The challenge is being able to assess the probability of which route South Africa is likely to follow, how much is actually priced into company valuations and which companies can potentially grow under either scenario. As mentioned earlier, investors who are unimpressed by the trajectory of the South African economy, but want to maintain some local exposure, are prepared to pay incredibly high multiples for the perceived safety of shares that have shown consistent earnings growth the past few years; and the consensus view is that they will continue. They are priced for this growth, and then some, and should they disappoint, the gap between expectation and reality will be enormous. A stock re-rating from an expected 33 times earnings to our assessment of a normal rating for an average South African business would result in a 62% decline in its share price.

The brutal and all-encompassing nature of the derating of the local market has meant that there are companies which we believe are above-average quality businesses, trading today at ratings we think are overly pessimistic. These are companies that should be able to defend their earnings base in real terms in a low-road scenario and, if we follow a better path, could deliver real earnings growth that is not being priced for. These make excellent investments where the pay-off profile is skewed to the upside.


However, the future is unlikely to look much like the past decade in South Africa (refer to economist Marie Antelme’s article on page 7). Years of profligate spending by government and rampant corruption meant that there was a lot of money sloshing around in the economy, a situation that is not going to recur. To make matters worse, the debts incurred in the last decade need to be repaid, which means that a much tighter fiscal policy must be maintained. In plain English, this means that money will actually be taken out of the economy to service and settle the staggering debt run up by government and State-owned enterprises.

The upshot of this is that businesses that seemed to be able to grow their earnings regardless of the economic cycle in past times, may not be able to repeat that performance in the years ahead. And therein lies the challenge: identifying investments that offer both upside potential and relative downside protection.

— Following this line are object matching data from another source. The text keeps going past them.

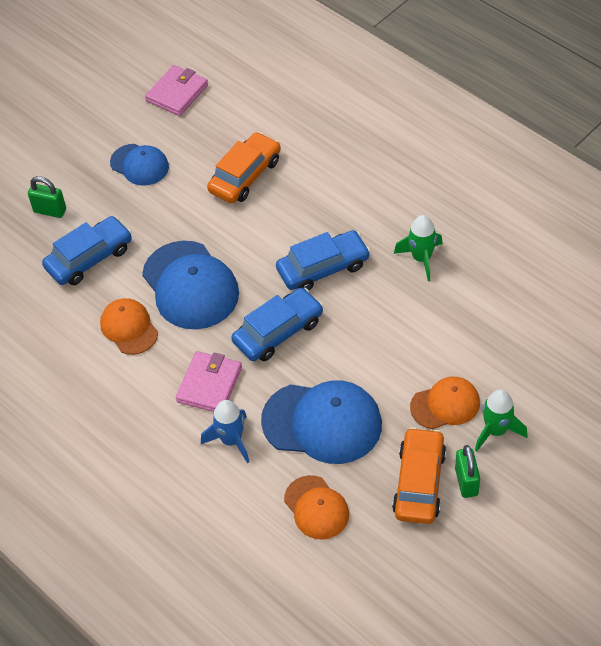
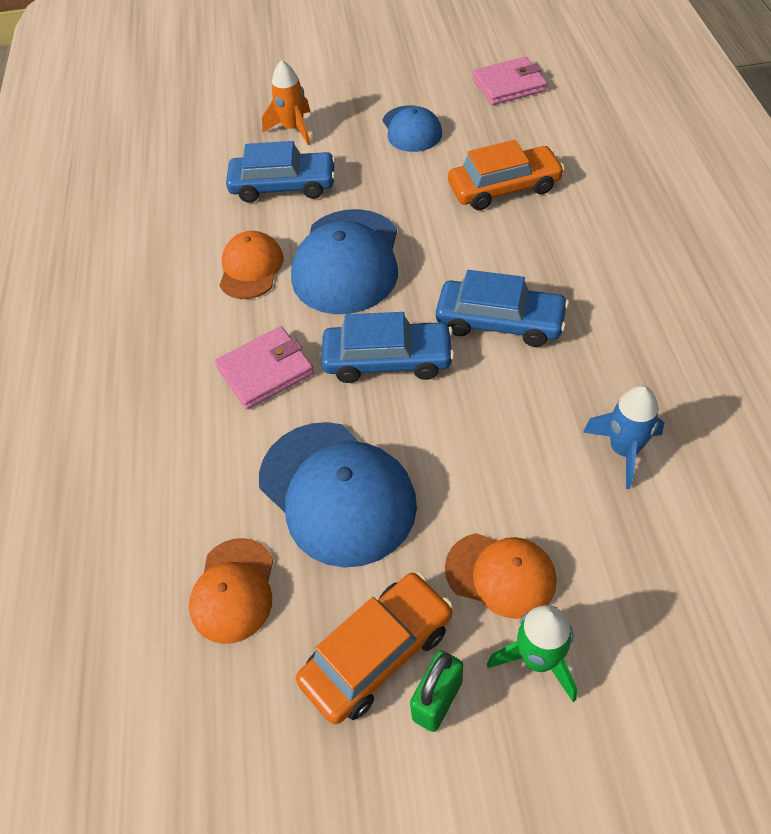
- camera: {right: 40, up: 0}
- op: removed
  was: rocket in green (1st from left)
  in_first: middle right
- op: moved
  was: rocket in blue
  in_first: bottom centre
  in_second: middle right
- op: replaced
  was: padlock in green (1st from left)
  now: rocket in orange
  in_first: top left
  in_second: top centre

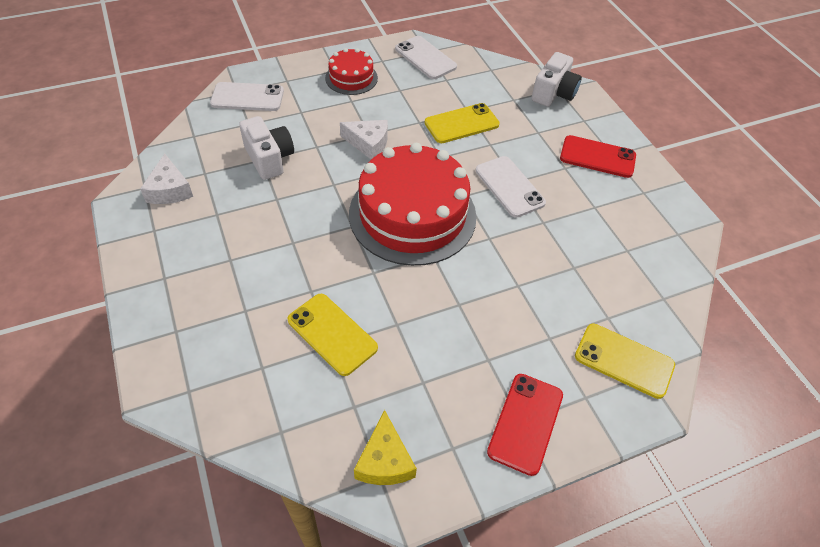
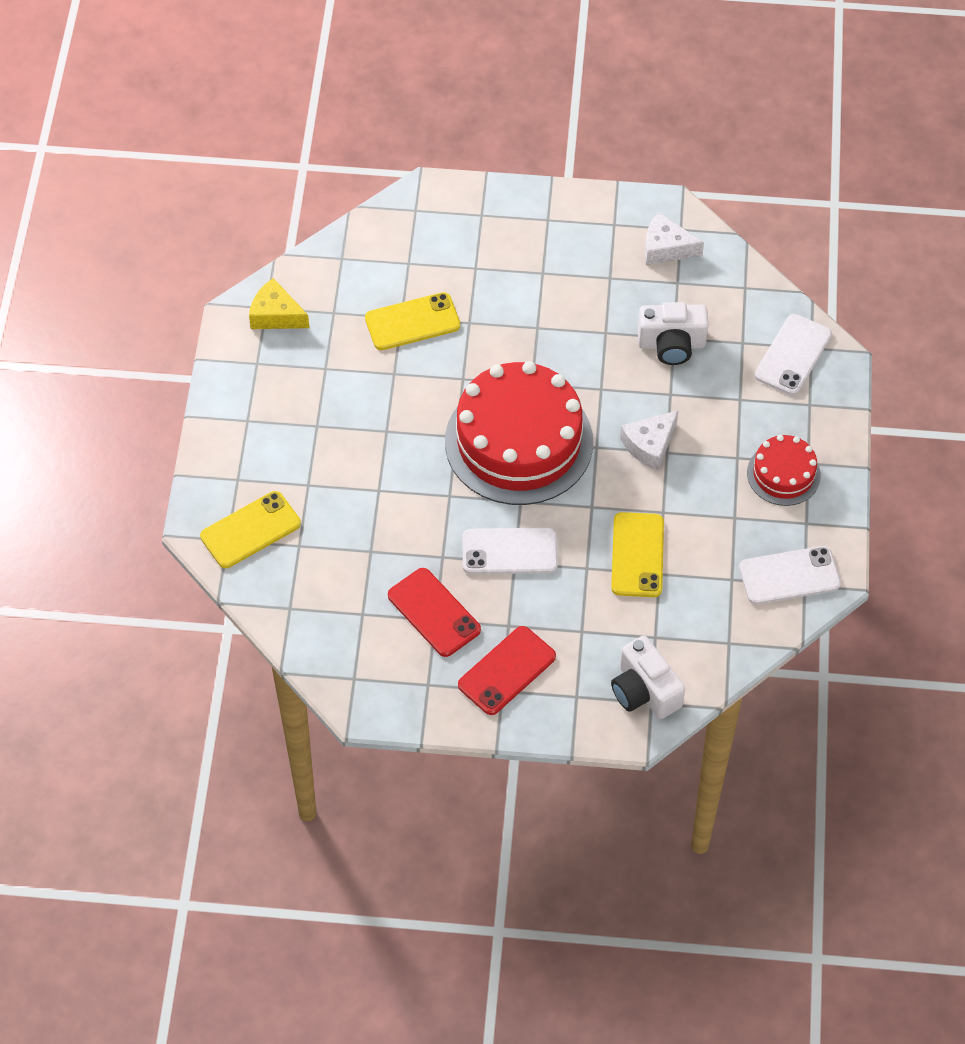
- camera: {right: 120, up: 5}
- op: moved
  was: phone in red (1st from left)
  in_first: bottom centre
  in_second: centre

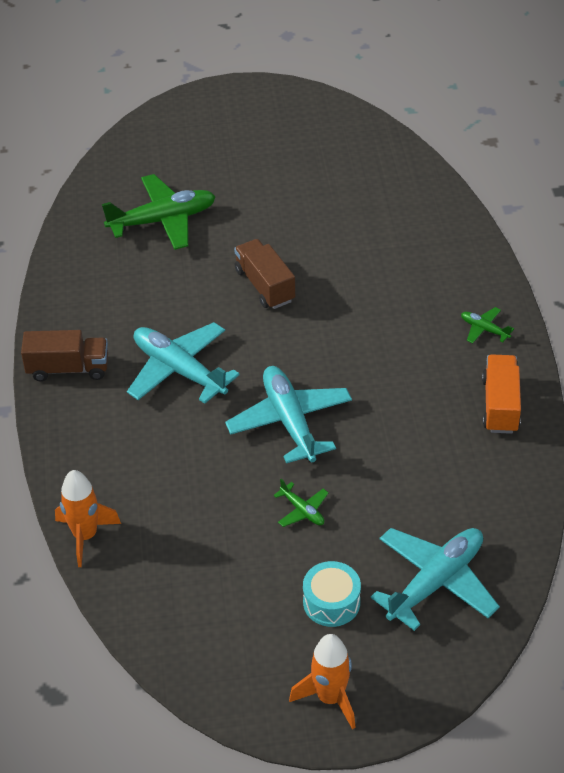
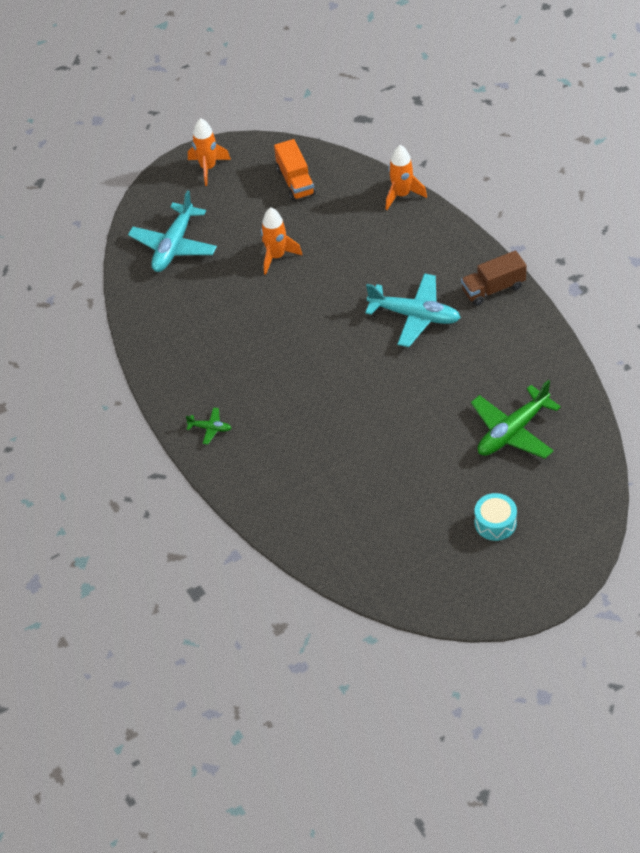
- camera: {right: 160, up: 5}
- op: removed
  was: plane in turquoise (2nd from left)
  in_first: centre
- op: removed
  was: truck in brown (2nd from left)
  in_first: centre
- op: moved
  was: drum in turquoise
  in_first: bottom centre
  in_second: middle right
- op: moved
  was: truck in orange
  in_first: middle right
  in_second: top centre
- op: replaced
  was: plane in green (2nd from left)
  now: rocket in orange (2nd from left)
  in_first: centre
  in_second: top centre

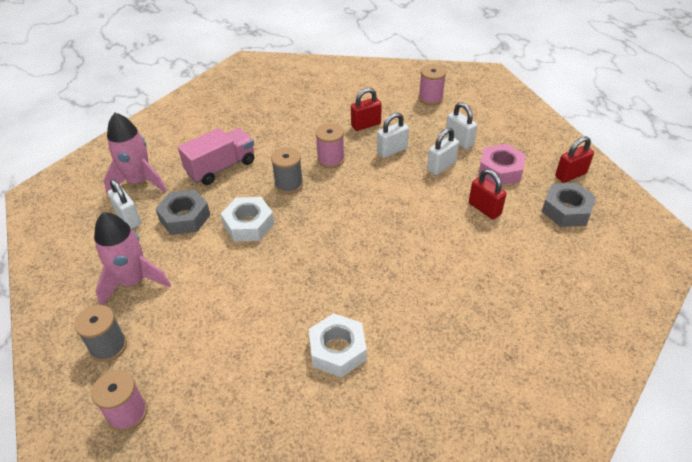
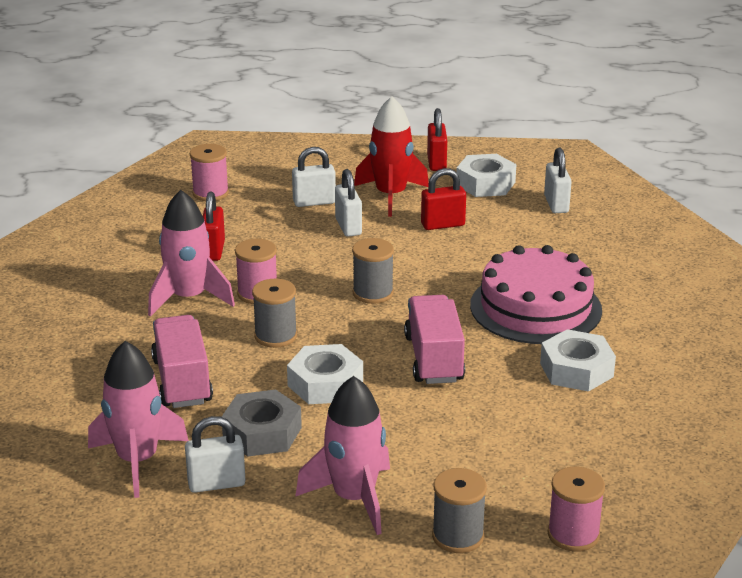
- camera: {right: -65, up: -15}
- op: added
  now: rocket in pink (2nd from left)
  in_second: middle left
- op: added
  now: spool in grey (2nd from left)
  in_second: centre
- op: added
  now: truck in pink (2nd from left)
  in_second: centre
- op: added
  now: cake in pink
  in_second: middle right
- op: moved
  was: padlock in white (2nd from left in the first image)
  now: padlock in white (4th from left)
  in_first: top centre
  in_second: top right
- op: replaced
  was: nut in pink
  now: rocket in red
  in_first: middle right
  in_second: top centre
- op: recoloured
  was: nut in grey (2nd from left)
  now: nut in white (2nd from left)
  in_first: middle right
  in_second: top centre

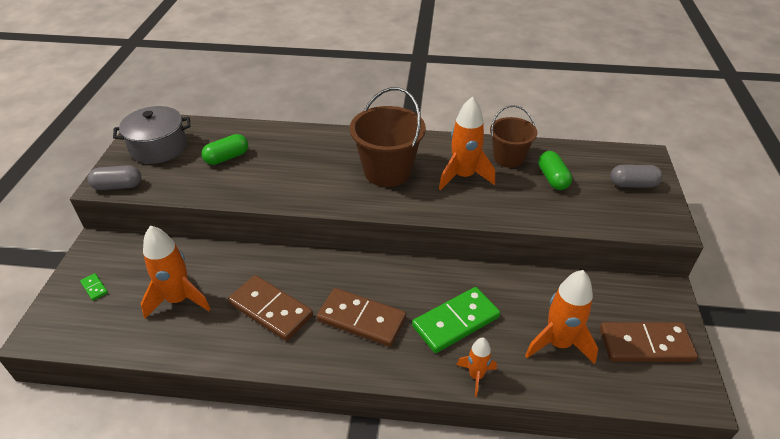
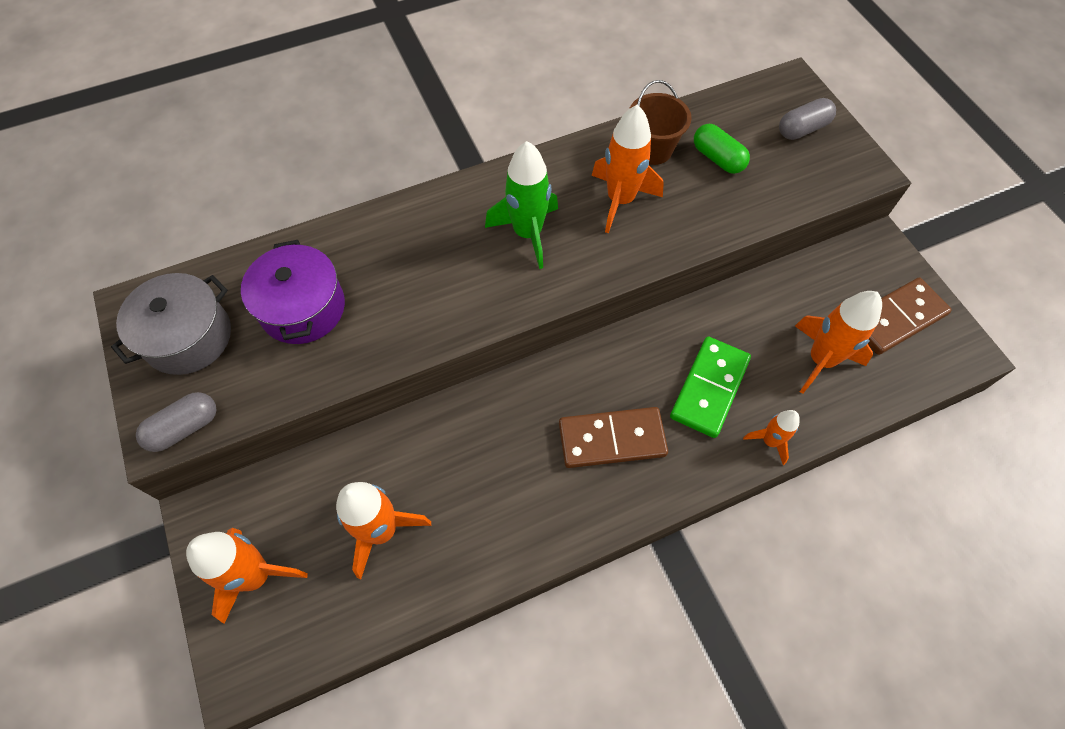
- camera: {right: -30, up: 20}
- op: removed
  was: domino in brown (1st from left)
  in_first: bottom centre
- op: replaced
  was: domino in green (1st from left)
  now: rocket in orange (1st from left)
  in_first: middle left
  in_second: bottom left
- op: replaced
  was: capsule in green (1st from left)
  now: pot in purple
  in_first: middle left
  in_second: middle left
- op: replaced
  was: bucket in brown (1st from left)
  now: rocket in green
  in_first: top centre
  in_second: top centre

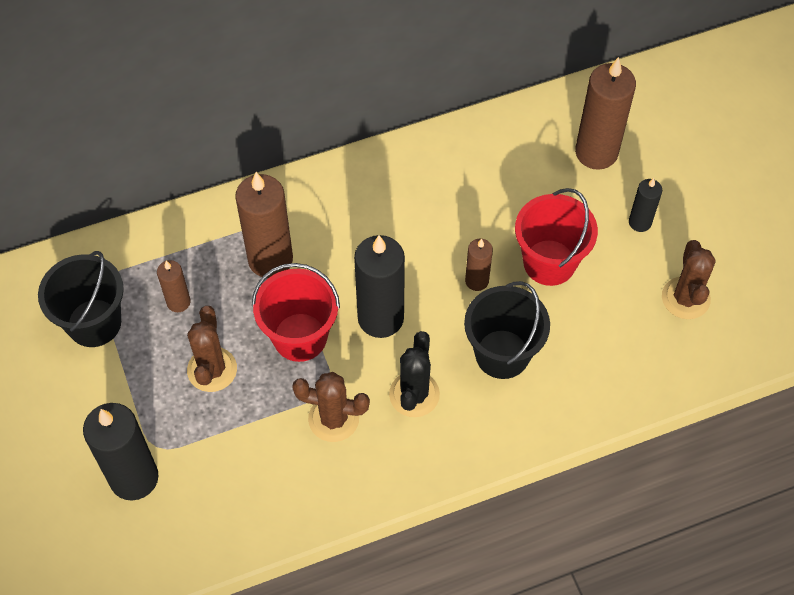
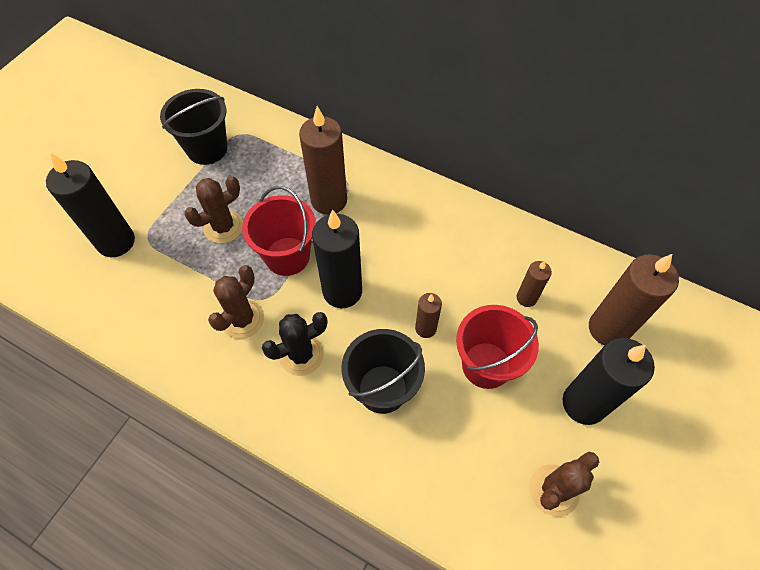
- camera: {right: 50, up: 0}
- op: moved
  was: candle in brown (1st from left in the first image)
  now: candle in brown (3rd from left)
  in_first: middle left
  in_second: middle right
- op: turned
  was: cactus in brown (2nd from left)
  in_first: bottom centre
  in_second: middle left
  clockwise: 60
- op: resized
  was: candle in black (3rd from left)
  in_first: middle right
  in_second: bottom right
  ratio: 1.92

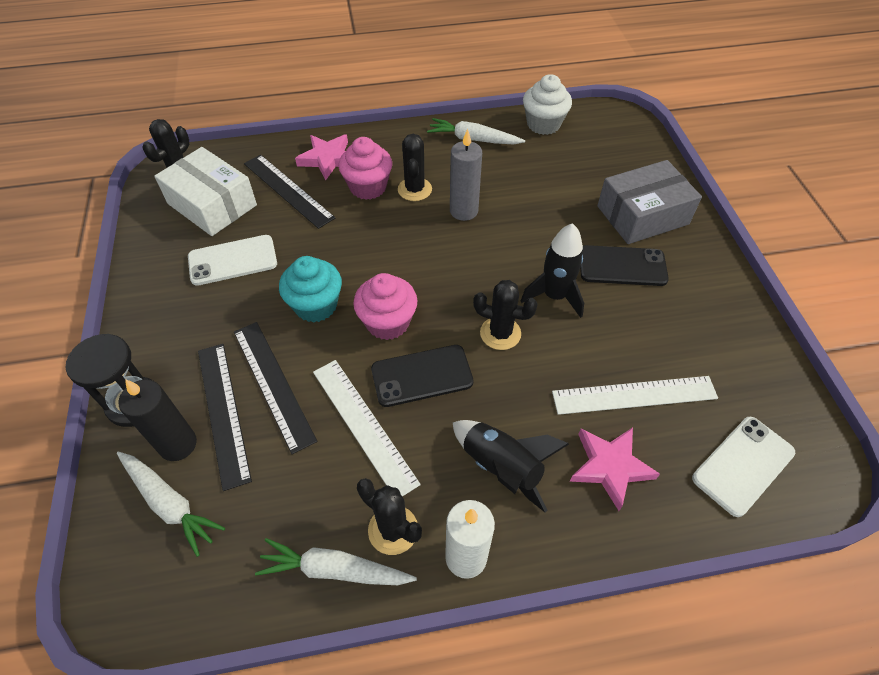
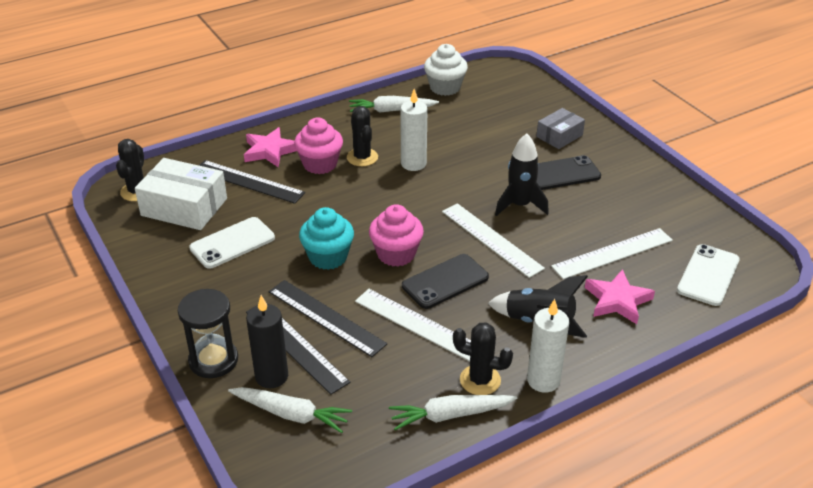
- camera: {right: -20, up: -15}
- op: replaced
  was: cactus in black (4th from left)
  now: ruler in white (2nd from left)
  in_first: centre
  in_second: centre
- op: recoloured
  was: candle in grey
  now: candle in white (1st from left)
  in_first: top centre
  in_second: top centre
- op: resized
  was: box in grey
  in_first: top right
  in_second: top right
  ratio: 0.6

Why are we even bothering if the outlook is so clouded and the risks are so high? Because the opportunities for patient investors, should we recover off the low levels to which we have fallen, are significant. The last time South Africa was in a similar situation was back in 2002/2003 when the outlook for the country was equally pessimistic, and the world was still recovering from the shocks of the Dotcom bubble and the 9/11 terrorist attacks. The rand had weakened significantly, and domestic shares were trading on ratings very similar to where they are today.

What followed was a period of very strong returns for domestic shares, as the situation normalised and economic growth returned, with the ALSI delivering a total return of 29.5% per annum for the next four years. This is by no means guaranteed to be repeated, but given where valuations are currently trading, one has to take a serious look at domestic companies as potential investments for the next decade.


Our key strength and the pillar that supports our investments at Coronation is our intense focus on proprietary research. This will, once again, be absolutely crucial in determining which companies will be the future winners and losers, not in the next 12 months, but over years. All in, the above reinforces the oft-repeated view that while investing is simple in theory, it is incredibly difficult in practice.

Neville Chester is a senior portfolio manager with 27 years of investment experience.